"Bis zum Jahr 2008 bauen wir den Wiener Hafen weiter massiv aus zu einer der modernsten und leistungsstärksten Logistikdrehscheiben in Mitteleuropa. Im Mittelpunkt des größten Ausbauprogrammes in der Geschichte des Wiener Hafens stehen die Errichtung eines neuen Containerterminals, der Ausbau der Bahn- und Straßeninfrastruktur im und um den Hafen und der Einbau eines neuen Hafentores im Hafen Freudenau zum Hochwasserschutz. Insgesamt investieren wir im Zeitraum 2005 bis 2008 mehr als 150 Millionen Euro in die Hafenerweiterung", so Rieder weiter.
Bei den Hafeninfrastrukturmaßnahmen wurde im Jahr 2005 die Kaianlage im Hafen Albern um 5,5 Millionen Euro komplett erneuert und die Schüttguthalle um zwei zusätzliche Verladetrichter ergänzt. Auch private Unternehmen investieren massiv am Hafengelände. So hat die Biodiesel Vienna im Ölhafen Lobau die größte Biodieselraffinerie Österreichs errichtet.
Leistungsbilanz 2005:
Mehr Umsatz, mehr Fracht, mehr Passagiere und mehr Schiffe
Der Umsatz der Wiener Hafen-Gruppe " das sind die Wiener Hafen GmbH und ihre Tochterunternehmen " ist auf 40 Millionen Euro geklettert. Im Jahr
2004 waren es 37,9 Millionen Euro. Das entspricht einer Steigerung um 5,5 Prozent. Das Ergebnis der gewöhnlichen Geschäftstätigkeit (EGT) konnte von 6,4 Millionen Euro auf 8,2 Millionen Euro (plus 28,0 Prozent) erhöht werden.

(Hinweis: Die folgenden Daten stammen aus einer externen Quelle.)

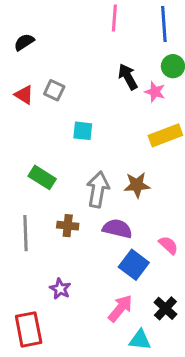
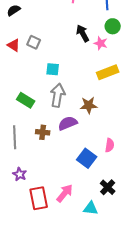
gray arrow: (98, 190) -> (58, 95), moved
purple semicircle: (117, 229) -> (68, 123), moved, turned -36
pink semicircle: (168, 245) -> (110, 145), turned 56
purple star: (60, 289) -> (20, 174), moved
pink arrow: (120, 308) -> (65, 193), moved
red rectangle: (29, 329) -> (39, 198), moved

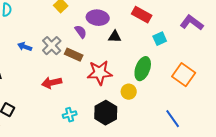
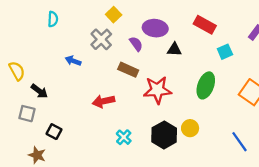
gray cross: (52, 46) -> (101, 39), moved
yellow circle: (129, 92) -> (190, 128), moved
cyan cross: (70, 115) -> (124, 137), turned -32

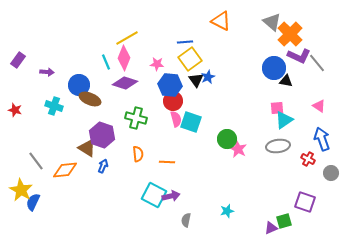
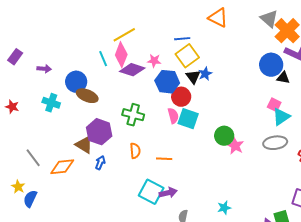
purple diamond: (125, 83) -> (132, 70), moved
red circle: (173, 101) -> (181, 97), moved
pink square: (277, 108) -> (274, 105), turned 32
yellow star: (21, 190) -> (18, 187), size x0.6

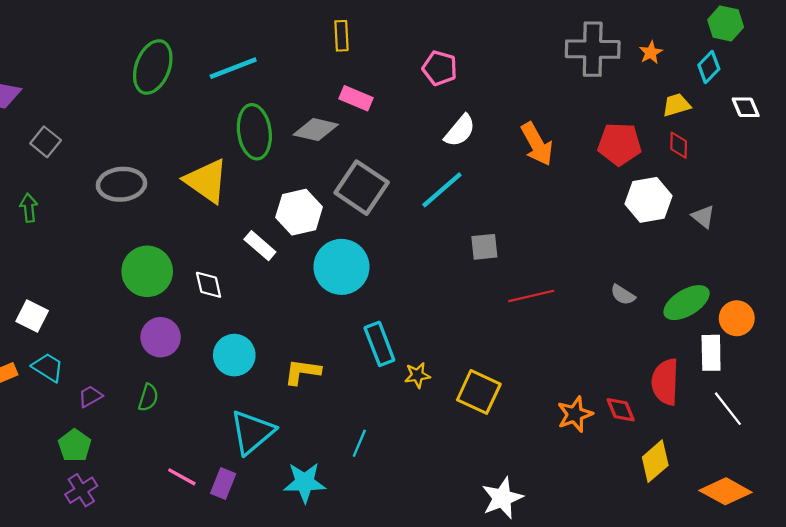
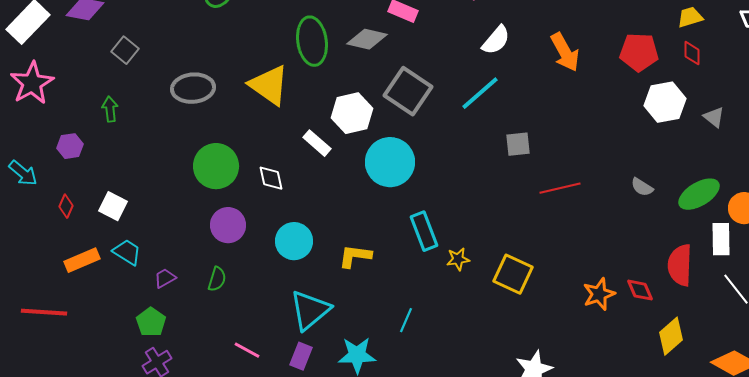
purple rectangle: (223, 483) -> (301, 356), moved

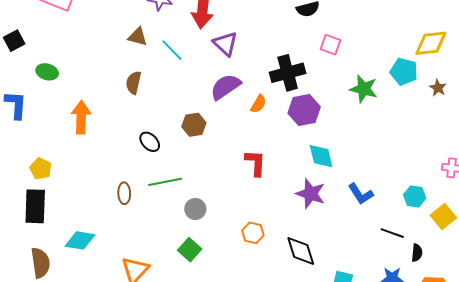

Im Logistikzentrum Hafen Wien " es umfasst das gesamte Hafenareal mit der Wiener Hafen-Gruppe und alle weiteren dort ansässigen privaten Unternehmen " wurden 2005 zusammen 11 Millionen Tonnen Güter umgeschlagen (2004: 10 Millionen Tonnen). Davon entfielen 4,5 Millionen Tonnen Güter auf die Wiener Hafen-Gruppe, das waren um 25 Prozent mehr als im Vorjahr (2004: 3,6 Millionen Tonnen).

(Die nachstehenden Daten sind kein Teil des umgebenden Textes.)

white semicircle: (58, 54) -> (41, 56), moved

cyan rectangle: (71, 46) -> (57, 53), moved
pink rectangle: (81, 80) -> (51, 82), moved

Alle rund 120 im Wiener Hafen angesiedelten Unternehmen, darunter Logistiker wie Schenker, Kühne & Nagel, DHL oder die Rail Cargo Austria beschäftigten im Jahr 2005 insgesamt rund 5.000 ArbeitnehmerInnen. Die Wiener Hafen-Gruppe erhöhte ihren Personalstand auf 218 MitarbeiterInnen.